Biomass and Carbon Capture Put UK Coal Giant On Track to Negative Emissions
By Jonny Wakefield
August 13, 2015
One of the UK’s largest power plants could soon be absorbing more carbon than it emits, thanks to a potentially groundbreaking system of biomass and carbon capture (CCS).
Since July, the Drax power station in central England has been producing half its power by burning biomass, according to a report in New Scientist, part of a plan to wean the facility off coal. Starting in 2020, the plant also expects to pump CO2 emissions through a pipeline running to the floor of the North Sea, where it will be buried in saltwater aquifers.

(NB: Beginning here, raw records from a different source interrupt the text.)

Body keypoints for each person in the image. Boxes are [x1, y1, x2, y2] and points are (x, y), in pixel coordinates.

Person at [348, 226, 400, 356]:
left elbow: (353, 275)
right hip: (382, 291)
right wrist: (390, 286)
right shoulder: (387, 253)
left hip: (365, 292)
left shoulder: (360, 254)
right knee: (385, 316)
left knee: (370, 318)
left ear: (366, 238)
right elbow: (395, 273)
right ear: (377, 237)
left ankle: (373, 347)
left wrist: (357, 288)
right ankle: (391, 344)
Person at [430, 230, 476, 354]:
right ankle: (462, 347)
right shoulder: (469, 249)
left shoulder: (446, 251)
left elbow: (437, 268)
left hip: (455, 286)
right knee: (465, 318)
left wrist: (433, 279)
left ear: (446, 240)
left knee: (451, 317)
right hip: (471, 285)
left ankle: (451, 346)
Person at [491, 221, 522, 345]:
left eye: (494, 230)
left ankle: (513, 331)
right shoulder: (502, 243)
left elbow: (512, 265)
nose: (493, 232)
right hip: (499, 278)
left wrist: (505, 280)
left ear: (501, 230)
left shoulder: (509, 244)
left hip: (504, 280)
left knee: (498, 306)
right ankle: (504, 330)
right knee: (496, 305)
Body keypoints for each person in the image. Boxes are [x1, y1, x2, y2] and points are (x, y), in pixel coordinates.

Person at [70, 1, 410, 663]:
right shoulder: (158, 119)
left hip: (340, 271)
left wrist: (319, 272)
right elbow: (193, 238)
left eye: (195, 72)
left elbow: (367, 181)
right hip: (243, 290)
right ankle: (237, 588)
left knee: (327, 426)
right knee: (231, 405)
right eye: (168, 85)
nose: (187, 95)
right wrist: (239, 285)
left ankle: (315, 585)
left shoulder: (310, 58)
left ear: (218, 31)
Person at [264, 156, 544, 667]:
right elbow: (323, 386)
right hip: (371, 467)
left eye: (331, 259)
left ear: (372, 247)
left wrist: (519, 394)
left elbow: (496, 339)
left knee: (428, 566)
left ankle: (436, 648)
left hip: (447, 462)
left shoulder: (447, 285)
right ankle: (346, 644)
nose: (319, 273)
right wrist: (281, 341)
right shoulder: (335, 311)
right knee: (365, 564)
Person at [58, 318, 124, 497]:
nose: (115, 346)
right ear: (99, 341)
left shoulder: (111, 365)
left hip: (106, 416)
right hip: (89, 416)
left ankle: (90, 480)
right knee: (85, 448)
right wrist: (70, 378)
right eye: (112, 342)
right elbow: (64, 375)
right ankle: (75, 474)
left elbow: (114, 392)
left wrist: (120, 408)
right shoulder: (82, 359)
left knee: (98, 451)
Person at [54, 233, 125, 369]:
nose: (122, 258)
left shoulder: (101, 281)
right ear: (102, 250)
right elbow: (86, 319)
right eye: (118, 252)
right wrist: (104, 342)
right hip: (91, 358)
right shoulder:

The shift to biomass and carbon capture is part of an ambitious plan to convert the 70s-era facility into a “negative emissions” power plant. Developing such technology is key to “arresting” climate change, the company says. But the plan is not without its critics, some of whom say Drax is far from a net positive in fighting climate change.
Several pieces must fall into place for Drax to be truly carbon neutral, chief among them forestry management. The wood and other material burned in the biomass process is harvested from pine forests in the southern U.S. and processed into pellets for shipping. Demand for biomass products has created a forestry renaissance in the region, with pine forests covering hundreds of thousands of old cotton fields. As forests are cut, new trees are planted that offset the carbon emissions from those being burned.
Whether a balance can be struck between carbon emissions in one part of the world and carbon uptake in another is key. A Dogwood Alliance spokesperson told New Scientist that plants like Drax gobble up “naturally regenerated diverse pine forests,” replacing them with “uniform ranks of planted yellow pine.”
The other half of the equation, the CCS plan, also has doubters. The plant would follow in Canada’s footsteps. When Saskatchewan’s Boundary Dam coal plant became the first commercial power facility to bury carbon in October, critics pointed out that the process doesn’t entirely eliminate carbon emissions. The process’s commercial viability is also in question, with wary investors sending Drax shares plunging at the news of its costly CCS plan.
Drax has publicly criticized the British wind and solar sector for such concerns, telling the Telegraph that windmills and PV panels can’t deliver even one per cent of the UK’s power needs “with reasonable regularity.”
Biomass and CCS are crucial to the UK’s power mix, Drax director Peter Emery told New Scientist.
“To arrest climate change we need negative carbon emissions. At the moment sustainable biomass with CCS is the leading technology to achieve this,” he said.